Clin Nutr ESPEN. 2018 Dec ;28:232-235. Epub 2018 Sep 11. PMID: 30390887
Esther C de Boer
INTRODUCTION: Research in adults shows high intakes of sugar-sweetened beverages (SSBs) increases blood pressure (BP), however evidence in children is scarce and inconclusive. No studies have investigated autonomic nervous system (ANS) activation due to SSBs in children. Our aim was to investigate the associations between SSBs intake, BP and ANS activation in children.
METHODS: Cross-sectional data collected in 2008-2010 at age 5/6 (n = 2519) and in 2015-2016 at age 11/12 (n = 769) years in the Amsterdam Born Children and their Development-study were analyzed in 2017. Systolic blood pressure (SBP) and diastolic blood pressure (DBP), as well as pre-ejection period (PEP; sympathetic activation) and respiratorysinus arrhythmia (RSA; parasympathetic activation) were measured during supine position. SSBs intake was self-reported.

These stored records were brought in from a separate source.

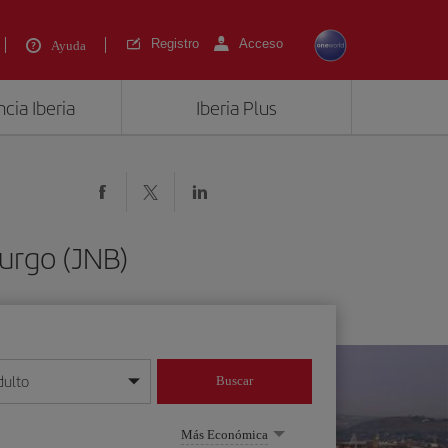
Registro
Acceso
Ayuda
cia Iberia
Iberia Plus
urgo (JNB)
dulto
Buscar
o día/mes/año
Más Económica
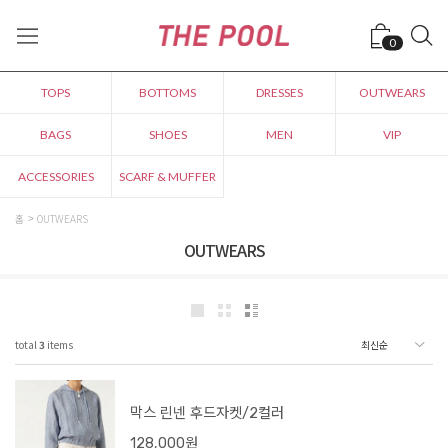
0
TOPS
BOTTOMS
DRESSES
OUTWEARS
BAGS
SHOES
MEN
VIP
ACCESSORIES
SCARF & MUFFER
홈
OUTWEARS
OUTWEARS
total
3
items
막스 린넨 후드자켓/2컬러
128,000원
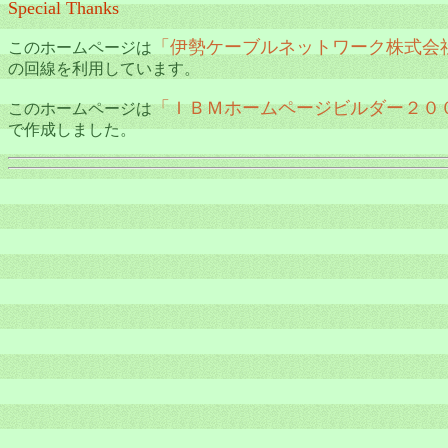
Special Thanks
「伊勢ケーブルネットワーク株式会
このホームページは
の回線を利用しています。
「ＩＢＭホームページビルダー２０
このホームページは
で作成しました。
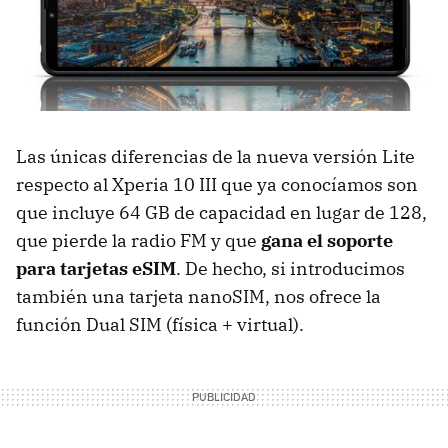
Las únicas diferencias de la nueva versión Lite
respecto al Xperia 10 III que ya conocíamos son
que incluye 64 GB de capacidad en lugar de 128,
que pierde la radio FM y que
gana el soporte
para tarjetas eSIM
. De hecho, si introducimos
también una tarjeta nanoSIM, nos ofrece la
función Dual SIM (física + virtual).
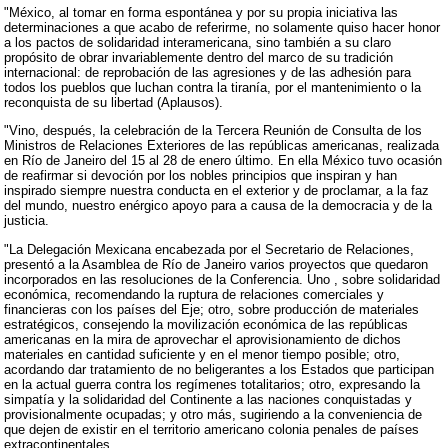
"México, al tomar en forma espontánea y por su propia iniciativa las
determinaciones a que acabo de referirme, no solamente quiso hacer honor
a los pactos de solidaridad interamericana, sino también a su claro
propósito de obrar invariablemente dentro del marco de su tradición
internacional: de reprobación de las agresiones y de las adhesión para
todos los pueblos que luchan contra la tiranía, por el mantenimiento o la
reconquista de su libertad (Aplausos).
"Vino, después, la celebración de la Tercera Reunión de Consulta de los
Ministros de Relaciones Exteriores de las repúblicas americanas, realizada
en Río de Janeiro del 15 al 28 de enero último. En ella México tuvo ocasión
de reafirmar si devoción por los nobles principios que inspiran y han
inspirado siempre nuestra conducta en el exterior y de proclamar, a la faz
del mundo, nuestro enérgico apoyo para a causa de la democracia y de la
justicia.
"La Delegación Mexicana encabezada por el Secretario de Relaciones,
presentó a la Asamblea de Río de Janeiro varios proyectos que quedaron
incorporados en las resoluciones de la Conferencia. Uno , sobre solidaridad
económica, recomendando la ruptura de relaciones comerciales y
financieras con los países del Eje; otro, sobre producción de materiales
estratégicos, consejendo la movilización económica de las repúblicas
americanas en la mira de aprovechar el aprovisionamiento de dichos
materiales en cantidad suficiente y en el menor tiempo posible; otro,
acordando dar tratamiento de no beligerantes a los Estados que participan
en la actual guerra contra los regímenes totalitarios; otro, expresando la
simpatía y la solidaridad del Continente a las naciones conquistadas y
provisionalmente ocupadas; y otro más, sugiriendo a la conveniencia de
que dejen de existir en el territorio americano colonia penales de países
extracontinentales.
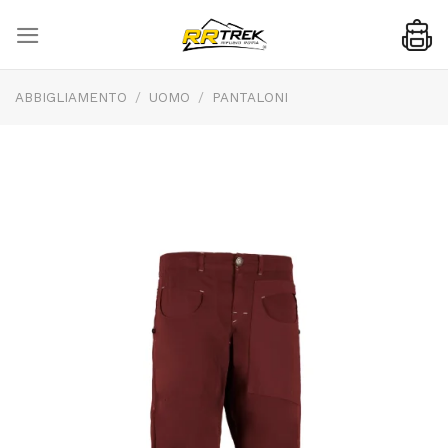
Skip
to
content
ABBIGLIAMENTO
/
UOMO
/
PANTALONI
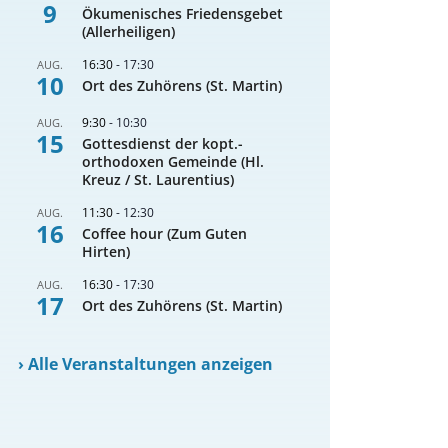
9
Ökumenisches Friedensgebet
(Allerheiligen)
16:30
-
17:30
AUG.
10
Ort des Zuhörens (St. Martin)
9:30
-
10:30
AUG.
15
Gottesdienst der kopt.-
orthodoxen Gemeinde (Hl.
Kreuz / St. Laurentius)
11:30
-
12:30
AUG.
16
Coffee hour (Zum Guten
Hirten)
16:30
-
17:30
AUG.
17
Ort des Zuhörens (St. Martin)
›
Alle Veranstaltungen anzeigen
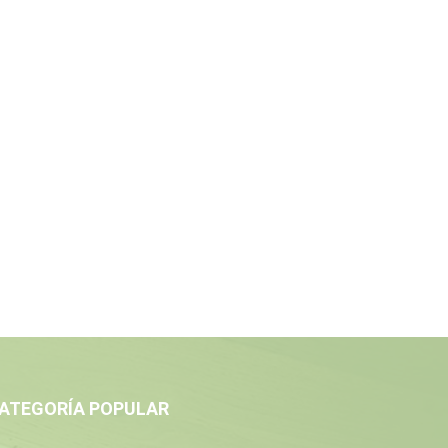
ATEGORÍA POPULAR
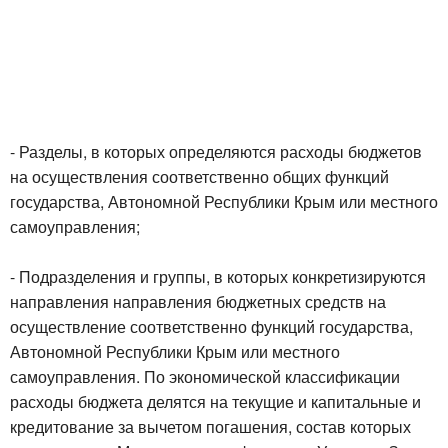
- Разделы, в которых определяются расходы бюджетов
на осуществления соответственно общих функций
государства, Автономной Республики Крым или местного
самоуправления;
- Подразделения и группы, в которых конкретизируются
направления направления бюджетных средств на
осуществление соответственно функций государства,
Автономной Республики Крым или местного
самоуправления. По экономической классификации
расходы бюджета делятся на текущие и капитальные и
кредитование за вычетом погашения, состав которых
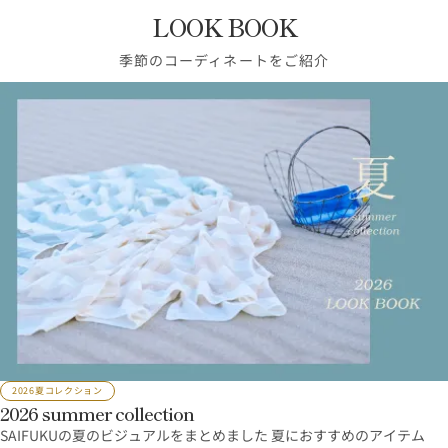
LOOK BOOK
季節のコーディネートをご紹介
2026夏コレクション
2026 summer collection
SAIFUKUの夏のビジュアルをまとめました 夏におすすめのアイテム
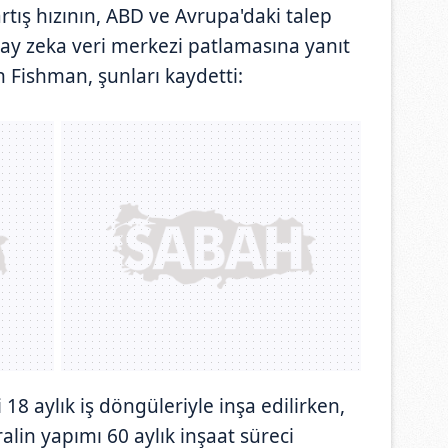
rtış hızının, ABD ve Avrupa'daki talep
apay zeka veri merkezi patlamasına yanıt
Fishman, şunları kaydetti:
18 aylık iş döngüleriyle inşa edilirken,
ralin yapımı 60 aylık inşaat süreci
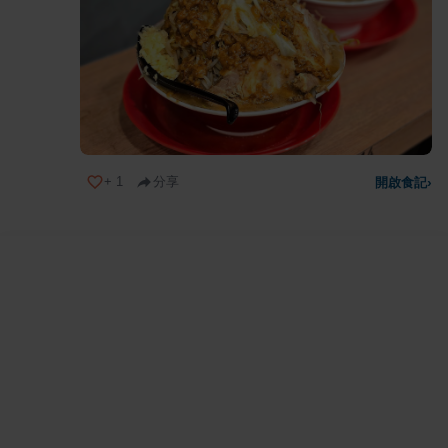
+
1
分享
開啟食記
›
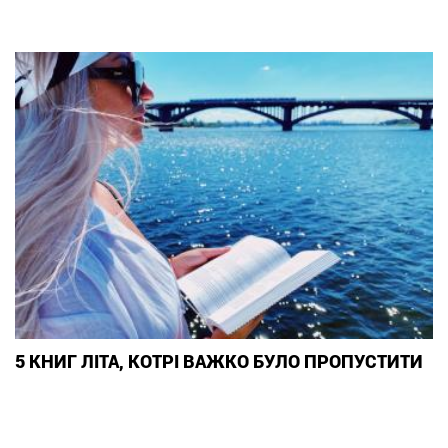
5 КНИГ ЛІТА, КОТРІ ВАЖКО БУЛО ПРОПУСТИТИ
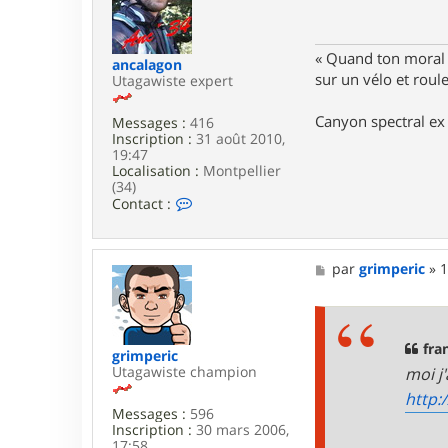
a
a
g
n
e
c
e
« Quand ton moral e
ancalagon
s
sur un vélo et rou
Utagawiste expert
c
o
Canyon spectral ex 
Messages :
416
Inscription :
31 août 2010,
19:47
Localisation :
Montpellier
(34)
C
Contact :
o
n
t
a
M
par
grimperic
»
1
c
e
t
s
e
s
r
a
a
g
fra
grimperic
n
e
Utagawiste champion
moi j
c
a
http:
l
Messages :
596
a
Inscription :
30 mars 2006,
g
17:58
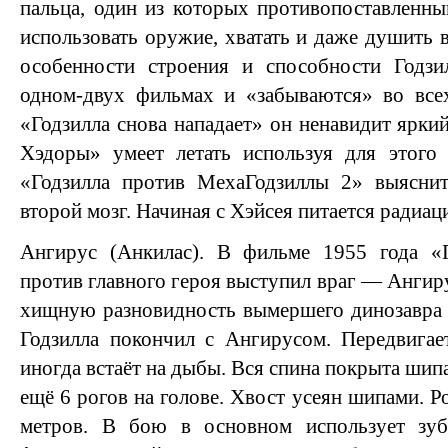
пальца, один из которых противопоставленный
использовать оружие, хватать и даже душить 
особенности строения и способности Годз
одном-двух фильмах и «забываются» во все
«Годзилла снова нападает» он ненавидит яркий
Хэдоры» умеет летать используя для этого
«Годзилла против МехаГодзиллы 2» выяснит
второй мозг. Начиная с Хэйсея питается радиац
Ангирус (Анкилас). В фильме 1955 года «Г
против главного героя выступил враг — Ангир
хищную разновидность вымершего динозавра 
Годзилла покончил с Ангирусом. Передвигае
иногда встаёт на дыбы. Вся спина покрыта шипа
ещё 6 рогов на голове. Хвост усеян шипами. Ро
метров. В бою в основном использует зуб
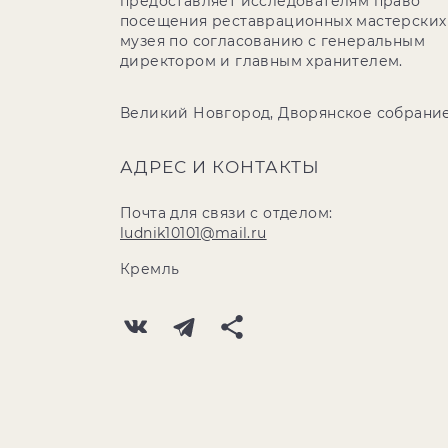
предоставляет исследователям право
посещения реставрационных мастерских
музея по согласованию с генеральным
директором и главным хранителем.
Великий Новгород, Дворянское собрани
АДРЕС И КОНТАКТЫ
Почта для связи с отделом:
ludnik10101@mail.ru
Кремль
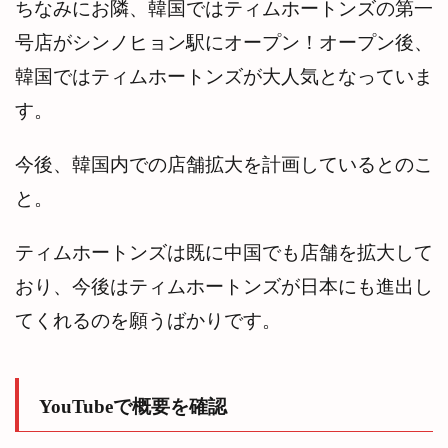
ちなみにお隣、韓国ではティムホートンズの第一
ィム ホー
トンズ）ド
号店がシンノヒョン駅にオープン！オープン後、
ーナツ
韓国ではティムホートンズが大人気となっていま
7.7
サン
す。
ドウ
ィッ
チ
今後、韓国内での店舗拡大を計画しているとのこ
8
と。
ティ
ムホ
ート
ティムホートンズは既に中国でも店舗を拡大して
ンズ
の特
おり、今後はティムホートンズが日本にも進出し
徴
てくれるのを願うばかりです。
8.1
店舗
の数
が多
い
YouTubeで概要を確認
8.2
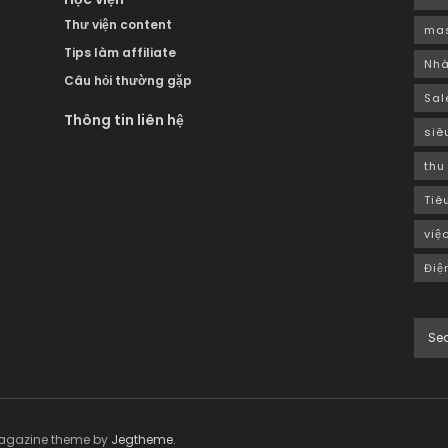
Thư viện content
mas
Tips làm affiliate
Nhà
Câu hỏi thường gặp
Sal
Thông tin liên hệ
siê
thu
Tiê
việ
Điệ
agazine theme by
Jegtheme
.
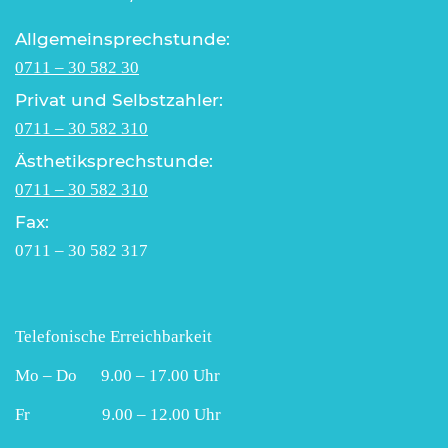
Allgemeinsprechstunde:
0711 – 30 582 30
Privat und Selbstzahler:
0711 – 30 582 310
Ästhetiksprechstunde:
0711 – 30 582 310
Fax:
0711 – 30 582 317
Telefonische Erreichbarkeit
Mo – Do 9.00 – 17.00 Uhr
Fr 9.00 – 12.00 Uhr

RESULTS: After adjustments for covariates, including weight status, no associations between SSBs intake, BP and ANS measures were found at age 5/6. At age 11/12, one serving/day increase in SSBs was associated with 0.8 mmHg increase in SBP (95%CI:0.4; 1.2), 0.3 mmHg increase in DBP (0.0; 0.5) and 0.9 msec decrease in PEP (-1.5;-0.2). Children in the highest SSBs tertile had an increase of 2.3 mmHg in SBP (0.7; 4.0) and a decrease of 3.6 msec in PEP (-6.7;-0.6) compared to children in the lowest tertile.
CONCLUSION: In children aged 11/12, high intake of SSBs was associated with increased BP, which might be due to increased sympathetic nervous system activation. Importantly, these associations were independent of weight status.